**WHAT IS REQUIRED**
Please copy each line of the data that includes the string "CROSS".

+++ RECORDS PROVIDED +++

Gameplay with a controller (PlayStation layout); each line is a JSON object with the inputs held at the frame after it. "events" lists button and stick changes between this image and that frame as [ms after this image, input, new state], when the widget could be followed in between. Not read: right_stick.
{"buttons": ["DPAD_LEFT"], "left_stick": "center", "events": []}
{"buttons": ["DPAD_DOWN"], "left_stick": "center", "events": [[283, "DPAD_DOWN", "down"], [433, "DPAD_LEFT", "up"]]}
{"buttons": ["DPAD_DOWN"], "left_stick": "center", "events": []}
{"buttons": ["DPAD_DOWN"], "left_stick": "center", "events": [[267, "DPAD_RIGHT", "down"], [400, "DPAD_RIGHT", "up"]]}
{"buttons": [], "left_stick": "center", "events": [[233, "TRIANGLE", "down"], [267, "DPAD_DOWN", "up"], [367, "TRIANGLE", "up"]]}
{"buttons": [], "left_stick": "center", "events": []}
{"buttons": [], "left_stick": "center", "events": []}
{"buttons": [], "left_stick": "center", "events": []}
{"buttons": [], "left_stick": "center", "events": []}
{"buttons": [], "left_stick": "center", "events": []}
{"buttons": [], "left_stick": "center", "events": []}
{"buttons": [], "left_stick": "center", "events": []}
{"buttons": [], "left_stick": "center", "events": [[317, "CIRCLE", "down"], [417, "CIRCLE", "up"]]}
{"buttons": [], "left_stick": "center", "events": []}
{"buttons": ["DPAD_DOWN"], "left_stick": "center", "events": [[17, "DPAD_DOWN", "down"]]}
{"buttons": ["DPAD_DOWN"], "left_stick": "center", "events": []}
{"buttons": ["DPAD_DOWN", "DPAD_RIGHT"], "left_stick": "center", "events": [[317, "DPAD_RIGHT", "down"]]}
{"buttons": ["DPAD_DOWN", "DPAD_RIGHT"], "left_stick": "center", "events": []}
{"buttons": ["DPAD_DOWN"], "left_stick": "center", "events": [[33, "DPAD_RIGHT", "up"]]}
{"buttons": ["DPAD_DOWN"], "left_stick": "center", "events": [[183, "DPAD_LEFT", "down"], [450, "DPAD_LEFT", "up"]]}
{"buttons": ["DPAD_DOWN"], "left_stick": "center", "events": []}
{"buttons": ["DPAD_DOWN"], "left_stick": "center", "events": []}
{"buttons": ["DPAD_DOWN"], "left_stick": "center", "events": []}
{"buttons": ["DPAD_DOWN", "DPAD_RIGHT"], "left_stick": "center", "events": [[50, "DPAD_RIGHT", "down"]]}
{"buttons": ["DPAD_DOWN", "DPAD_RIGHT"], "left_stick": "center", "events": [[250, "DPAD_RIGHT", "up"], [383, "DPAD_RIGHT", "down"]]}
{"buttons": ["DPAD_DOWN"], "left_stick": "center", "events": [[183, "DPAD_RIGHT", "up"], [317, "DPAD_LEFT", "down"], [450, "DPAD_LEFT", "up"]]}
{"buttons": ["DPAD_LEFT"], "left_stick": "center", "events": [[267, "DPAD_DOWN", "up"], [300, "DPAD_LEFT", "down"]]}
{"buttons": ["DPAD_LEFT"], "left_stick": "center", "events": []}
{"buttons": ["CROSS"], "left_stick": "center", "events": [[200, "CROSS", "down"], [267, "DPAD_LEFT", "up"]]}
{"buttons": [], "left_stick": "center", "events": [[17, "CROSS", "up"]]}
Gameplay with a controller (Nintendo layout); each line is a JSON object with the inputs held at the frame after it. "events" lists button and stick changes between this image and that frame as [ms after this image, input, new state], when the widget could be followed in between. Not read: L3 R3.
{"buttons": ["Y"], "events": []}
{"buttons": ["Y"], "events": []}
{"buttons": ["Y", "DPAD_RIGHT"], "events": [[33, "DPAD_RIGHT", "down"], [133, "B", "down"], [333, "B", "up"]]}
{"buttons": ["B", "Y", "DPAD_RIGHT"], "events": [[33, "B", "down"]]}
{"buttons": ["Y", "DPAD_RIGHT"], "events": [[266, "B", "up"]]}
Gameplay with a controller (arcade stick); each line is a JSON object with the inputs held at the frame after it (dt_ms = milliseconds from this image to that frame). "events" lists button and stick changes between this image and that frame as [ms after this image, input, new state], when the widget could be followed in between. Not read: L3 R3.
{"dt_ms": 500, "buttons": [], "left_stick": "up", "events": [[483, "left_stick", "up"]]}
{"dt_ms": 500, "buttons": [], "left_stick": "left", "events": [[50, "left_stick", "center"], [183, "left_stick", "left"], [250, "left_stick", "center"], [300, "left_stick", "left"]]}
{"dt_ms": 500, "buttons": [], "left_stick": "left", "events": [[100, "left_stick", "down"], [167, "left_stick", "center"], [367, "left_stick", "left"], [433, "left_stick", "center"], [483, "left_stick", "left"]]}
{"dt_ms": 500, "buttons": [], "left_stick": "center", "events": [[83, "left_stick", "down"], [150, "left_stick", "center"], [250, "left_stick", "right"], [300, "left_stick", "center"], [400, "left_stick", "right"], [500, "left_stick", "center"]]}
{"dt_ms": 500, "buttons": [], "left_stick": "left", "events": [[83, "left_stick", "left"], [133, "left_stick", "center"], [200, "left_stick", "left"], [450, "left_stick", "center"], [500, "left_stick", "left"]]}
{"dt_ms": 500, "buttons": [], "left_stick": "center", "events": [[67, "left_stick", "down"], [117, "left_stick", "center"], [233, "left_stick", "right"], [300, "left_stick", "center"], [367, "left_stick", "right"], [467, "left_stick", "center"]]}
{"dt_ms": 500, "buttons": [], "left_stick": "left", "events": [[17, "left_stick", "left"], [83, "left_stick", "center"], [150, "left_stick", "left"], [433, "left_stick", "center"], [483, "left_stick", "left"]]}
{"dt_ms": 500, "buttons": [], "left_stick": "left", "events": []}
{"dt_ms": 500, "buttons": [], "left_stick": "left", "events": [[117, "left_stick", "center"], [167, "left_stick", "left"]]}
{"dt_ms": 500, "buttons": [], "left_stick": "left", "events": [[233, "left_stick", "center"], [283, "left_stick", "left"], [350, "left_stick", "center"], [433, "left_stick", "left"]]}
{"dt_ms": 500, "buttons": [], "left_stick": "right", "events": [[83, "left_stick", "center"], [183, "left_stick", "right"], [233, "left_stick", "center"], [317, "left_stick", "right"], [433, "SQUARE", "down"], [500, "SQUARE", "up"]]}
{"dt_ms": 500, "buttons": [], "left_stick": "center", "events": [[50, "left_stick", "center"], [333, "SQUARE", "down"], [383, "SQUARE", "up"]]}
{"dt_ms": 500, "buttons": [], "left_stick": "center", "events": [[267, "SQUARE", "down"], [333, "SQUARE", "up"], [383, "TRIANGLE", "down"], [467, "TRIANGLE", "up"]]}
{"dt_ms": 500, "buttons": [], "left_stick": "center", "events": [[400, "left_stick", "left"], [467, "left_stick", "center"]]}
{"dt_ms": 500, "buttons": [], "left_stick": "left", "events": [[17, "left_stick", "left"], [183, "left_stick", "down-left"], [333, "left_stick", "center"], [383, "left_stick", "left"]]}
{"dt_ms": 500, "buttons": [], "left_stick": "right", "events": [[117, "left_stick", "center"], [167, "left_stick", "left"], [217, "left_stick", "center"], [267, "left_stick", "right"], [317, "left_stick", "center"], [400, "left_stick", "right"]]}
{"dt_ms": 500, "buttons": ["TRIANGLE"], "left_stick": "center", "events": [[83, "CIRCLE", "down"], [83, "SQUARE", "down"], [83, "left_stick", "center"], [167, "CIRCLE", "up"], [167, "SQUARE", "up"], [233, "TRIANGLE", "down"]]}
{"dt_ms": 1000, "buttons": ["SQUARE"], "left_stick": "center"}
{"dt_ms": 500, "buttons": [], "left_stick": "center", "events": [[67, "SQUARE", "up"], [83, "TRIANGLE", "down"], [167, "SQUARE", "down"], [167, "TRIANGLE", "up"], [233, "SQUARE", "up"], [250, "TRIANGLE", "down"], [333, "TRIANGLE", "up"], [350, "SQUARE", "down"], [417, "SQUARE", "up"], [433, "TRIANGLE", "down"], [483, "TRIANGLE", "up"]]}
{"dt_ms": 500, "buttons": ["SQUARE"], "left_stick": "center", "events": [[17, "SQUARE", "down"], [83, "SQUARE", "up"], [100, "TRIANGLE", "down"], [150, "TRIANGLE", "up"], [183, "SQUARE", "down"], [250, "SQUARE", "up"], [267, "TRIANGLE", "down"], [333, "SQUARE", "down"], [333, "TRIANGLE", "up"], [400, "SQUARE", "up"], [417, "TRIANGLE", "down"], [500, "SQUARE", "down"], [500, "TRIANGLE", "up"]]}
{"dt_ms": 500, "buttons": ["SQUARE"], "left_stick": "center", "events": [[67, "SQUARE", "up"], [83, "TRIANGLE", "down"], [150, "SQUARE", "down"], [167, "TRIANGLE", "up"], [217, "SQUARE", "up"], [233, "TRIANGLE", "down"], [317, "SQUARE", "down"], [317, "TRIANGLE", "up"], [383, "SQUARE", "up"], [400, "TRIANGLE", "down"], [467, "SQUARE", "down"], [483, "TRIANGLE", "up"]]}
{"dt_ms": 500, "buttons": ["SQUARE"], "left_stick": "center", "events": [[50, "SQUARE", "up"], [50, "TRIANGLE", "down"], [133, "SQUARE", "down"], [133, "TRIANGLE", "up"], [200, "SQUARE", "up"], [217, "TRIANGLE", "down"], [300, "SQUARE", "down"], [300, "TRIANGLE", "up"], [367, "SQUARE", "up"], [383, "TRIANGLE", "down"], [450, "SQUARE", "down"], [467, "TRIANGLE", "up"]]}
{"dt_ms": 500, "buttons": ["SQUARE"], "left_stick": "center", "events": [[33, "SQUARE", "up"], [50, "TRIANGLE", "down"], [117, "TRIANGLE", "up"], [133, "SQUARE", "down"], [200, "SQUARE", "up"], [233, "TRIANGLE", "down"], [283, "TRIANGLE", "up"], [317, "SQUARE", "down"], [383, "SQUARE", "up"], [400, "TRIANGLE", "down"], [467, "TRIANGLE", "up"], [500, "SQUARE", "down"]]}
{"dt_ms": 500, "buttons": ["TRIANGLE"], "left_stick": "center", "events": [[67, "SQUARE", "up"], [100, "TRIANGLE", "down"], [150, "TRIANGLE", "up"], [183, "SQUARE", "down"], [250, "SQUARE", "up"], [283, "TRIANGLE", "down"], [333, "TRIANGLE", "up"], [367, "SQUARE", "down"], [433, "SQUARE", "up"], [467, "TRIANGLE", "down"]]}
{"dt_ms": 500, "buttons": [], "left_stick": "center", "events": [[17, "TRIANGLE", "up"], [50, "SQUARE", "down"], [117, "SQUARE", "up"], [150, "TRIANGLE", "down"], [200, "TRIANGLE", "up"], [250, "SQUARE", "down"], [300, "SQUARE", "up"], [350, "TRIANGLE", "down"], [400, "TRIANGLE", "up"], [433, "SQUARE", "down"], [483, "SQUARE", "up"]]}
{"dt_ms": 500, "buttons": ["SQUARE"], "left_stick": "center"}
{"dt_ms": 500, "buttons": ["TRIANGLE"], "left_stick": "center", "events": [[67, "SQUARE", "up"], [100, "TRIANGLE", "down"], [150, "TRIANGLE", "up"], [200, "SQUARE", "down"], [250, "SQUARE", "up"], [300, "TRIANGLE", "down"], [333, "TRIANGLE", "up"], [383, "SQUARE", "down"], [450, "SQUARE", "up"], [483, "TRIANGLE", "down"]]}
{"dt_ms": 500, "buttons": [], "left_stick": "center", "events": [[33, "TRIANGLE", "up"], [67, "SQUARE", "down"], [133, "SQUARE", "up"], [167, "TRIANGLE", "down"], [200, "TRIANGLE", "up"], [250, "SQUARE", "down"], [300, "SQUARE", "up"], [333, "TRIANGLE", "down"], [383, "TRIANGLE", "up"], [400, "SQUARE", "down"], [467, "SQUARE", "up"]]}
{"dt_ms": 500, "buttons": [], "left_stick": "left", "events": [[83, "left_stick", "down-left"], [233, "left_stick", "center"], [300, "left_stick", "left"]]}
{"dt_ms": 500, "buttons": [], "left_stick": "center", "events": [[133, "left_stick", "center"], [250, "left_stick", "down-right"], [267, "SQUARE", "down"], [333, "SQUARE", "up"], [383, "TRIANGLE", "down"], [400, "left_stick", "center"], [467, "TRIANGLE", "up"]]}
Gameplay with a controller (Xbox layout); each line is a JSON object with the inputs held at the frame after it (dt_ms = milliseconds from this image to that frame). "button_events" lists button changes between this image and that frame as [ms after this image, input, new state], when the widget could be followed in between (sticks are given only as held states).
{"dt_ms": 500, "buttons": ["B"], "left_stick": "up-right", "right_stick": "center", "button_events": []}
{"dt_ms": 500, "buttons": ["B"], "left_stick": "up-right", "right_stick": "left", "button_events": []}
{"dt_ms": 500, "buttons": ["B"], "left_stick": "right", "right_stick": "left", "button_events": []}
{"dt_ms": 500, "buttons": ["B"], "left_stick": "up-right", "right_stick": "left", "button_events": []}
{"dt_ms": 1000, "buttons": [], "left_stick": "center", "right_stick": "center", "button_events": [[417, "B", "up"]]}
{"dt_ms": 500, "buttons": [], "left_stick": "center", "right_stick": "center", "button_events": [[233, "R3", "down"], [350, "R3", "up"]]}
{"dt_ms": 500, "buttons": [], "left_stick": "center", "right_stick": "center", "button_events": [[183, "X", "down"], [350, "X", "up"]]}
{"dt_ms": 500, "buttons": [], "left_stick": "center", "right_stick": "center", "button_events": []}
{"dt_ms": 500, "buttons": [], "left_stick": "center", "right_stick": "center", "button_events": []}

+++

**SOLVED EXERCISE**
{"buttons": ["CROSS"], "left_stick": "center", "events": [[200, "CROSS", "down"], [267, "DPAD_LEFT", "up"]]}
{"buttons": [], "left_stick": "center", "events": [[17, "CROSS", "up"]]}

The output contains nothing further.